Stored items
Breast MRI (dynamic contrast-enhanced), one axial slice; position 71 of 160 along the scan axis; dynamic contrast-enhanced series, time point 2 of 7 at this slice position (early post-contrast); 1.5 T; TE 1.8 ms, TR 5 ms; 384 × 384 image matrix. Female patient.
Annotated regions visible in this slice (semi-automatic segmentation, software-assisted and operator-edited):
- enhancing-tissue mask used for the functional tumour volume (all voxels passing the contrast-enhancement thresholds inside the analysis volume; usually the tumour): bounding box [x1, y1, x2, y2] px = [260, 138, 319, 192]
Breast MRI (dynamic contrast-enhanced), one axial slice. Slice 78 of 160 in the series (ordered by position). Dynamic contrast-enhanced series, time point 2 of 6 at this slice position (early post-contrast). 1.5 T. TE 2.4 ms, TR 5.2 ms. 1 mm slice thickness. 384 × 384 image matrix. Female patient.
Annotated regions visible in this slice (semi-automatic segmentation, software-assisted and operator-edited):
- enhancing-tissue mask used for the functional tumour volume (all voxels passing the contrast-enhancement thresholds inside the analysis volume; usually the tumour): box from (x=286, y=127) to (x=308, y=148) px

— Exercise prompt —
Each line of the data should be reproduced exactly as it appears.

— Answer —
Breast MRI (dynamic contrast-enhanced), one axial slice; position 71 of 160 along the scan axis; dynamic contrast-enhanced series, time point 2 of 7 at this slice position (early post-contrast); 1.5 T; TE 1.8 ms, TR 5 ms; 384 × 384 image matrix. Female patient.
Annotated regions visible in this slice (semi-automatic segmentation, software-assisted and operator-edited):
- enhancing-tissue mask used for the functional tumour volume (all voxels passing the contrast-enhancement thresholds inside the analysis volume; usually the tumour): bounding box [x1, y1, x2, y2] px = [260, 138, 319, 192]
Breast MRI (dynamic contrast-enhanced), one axial slice. Slice 78 of 160 in the series (ordered by position). Dynamic contrast-enhanced series, time point 2 of 6 at this slice position (early post-contrast). 1.5 T. TE 2.4 ms, TR 5.2 ms. 1 mm slice thickness. 384 × 384 image matrix. Female patient.
Annotated regions visible in this slice (semi-automatic segmentation, software-assisted and operator-edited):
- enhancing-tissue mask used for the functional tumour volume (all voxels passing the contrast-enhancement thresholds inside the analysis volume; usually the tumour): box from (x=286, y=127) to (x=308, y=148) px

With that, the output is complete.